◆ PROMPT: Turn the lines of all the records into a Markdown table with two columns, Row (a running number) and Entry (the line itself). Skip blank lines and leave out the pictures.

◆ EXCERPTED RECORDS:
--- --- ---
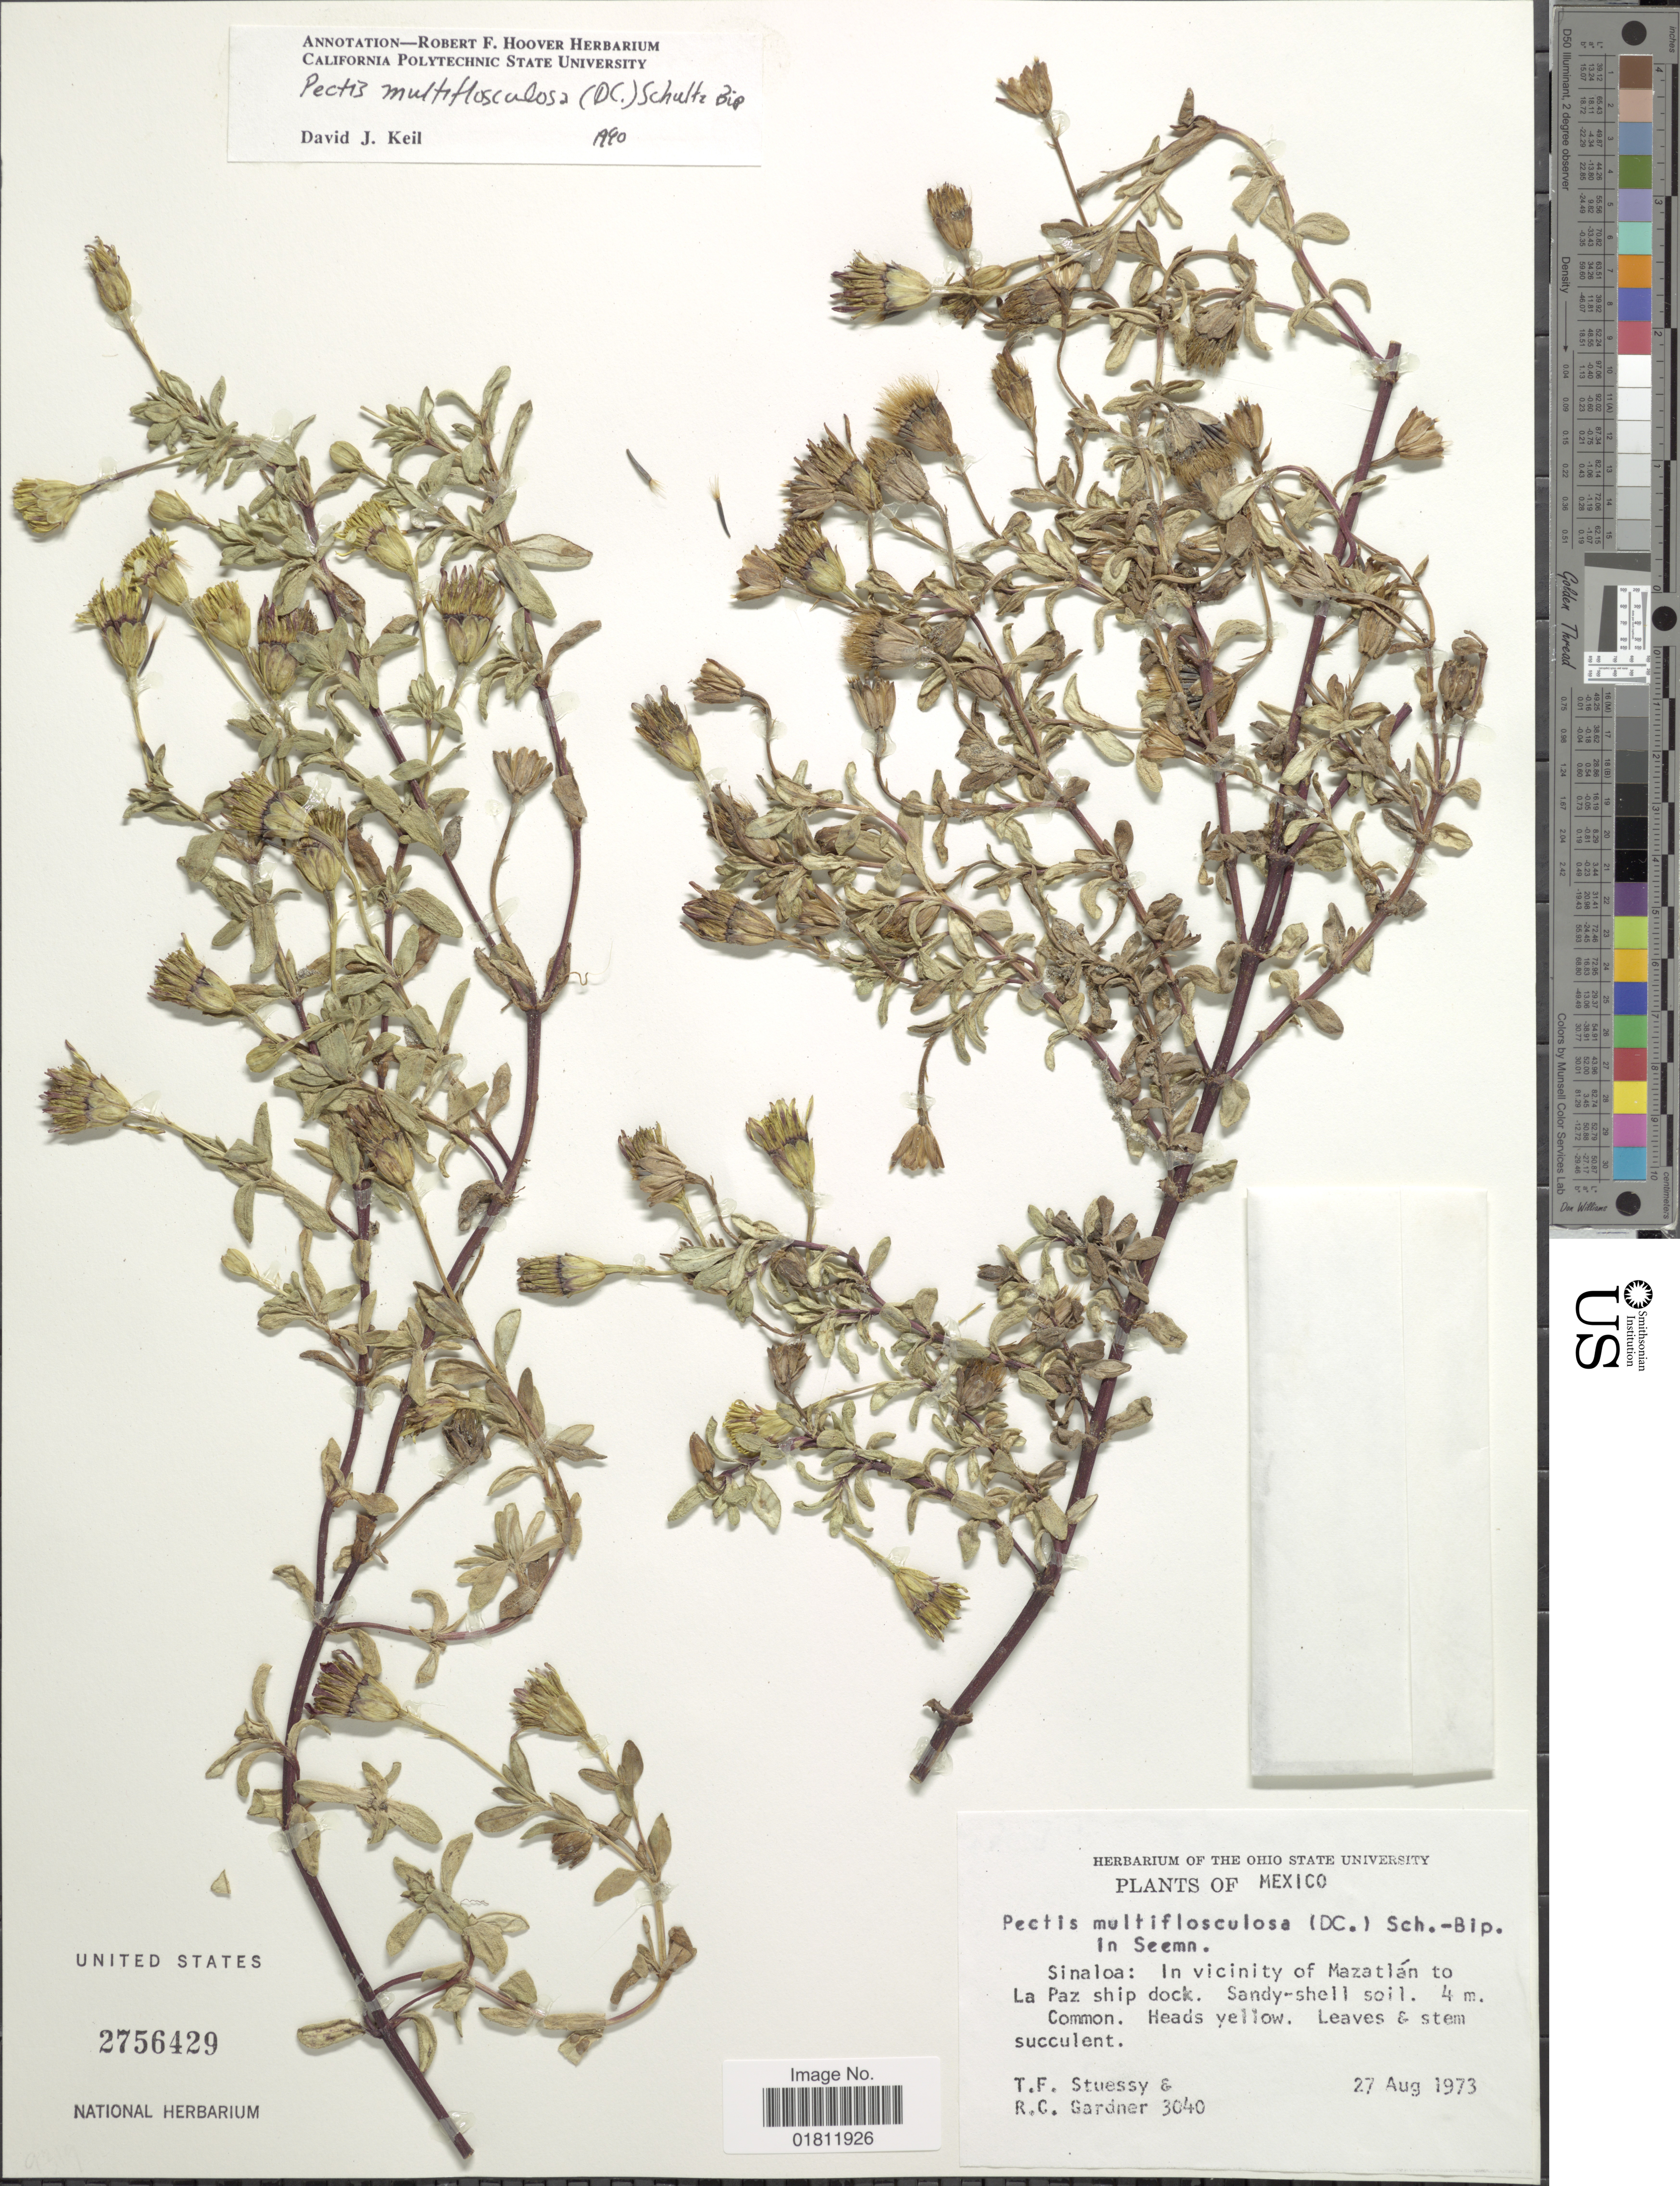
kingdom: Plantae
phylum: Tracheophyta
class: Magnoliopsida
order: Asterales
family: Asteraceae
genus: Pectis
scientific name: Pectis multiflosculosa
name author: (DC.) Sch. Bip.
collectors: T. Stuessy & R. C. Gardner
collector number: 3040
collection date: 1973-08-27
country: Mexico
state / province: Sinaloa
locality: Sinaloa: In vicinity of Mazatlan to La Paz ship dock.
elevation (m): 4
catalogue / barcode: US 2756429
--- --- ---
◆ RESPONSE TO THIS TASK:
| Row | Entry |
|---|---|
| 1 | kingdom: Plantae |
| 2 | phylum: Tracheophyta |
| 3 | class: Magnoliopsida |
| 4 | order: Asterales |
| 5 | family: Asteraceae |
| 6 | genus: Pectis |
| 7 | scientific name: Pectis multiflosculosa |
| 8 | name author: (DC.) Sch. Bip. |
| 9 | collectors: T. Stuessy & R. C. Gardner |
| 10 | collector number: 3040 |
| 11 | collection date: 1973-08-27 |
| 12 | country: Mexico |
| 13 | state / province: Sinaloa |
| 14 | locality: Sinaloa: In vicinity of Mazatlan to La Paz ship dock. |
| 15 | elevation (m): 4 |
| 16 | catalogue / barcode: US 2756429 |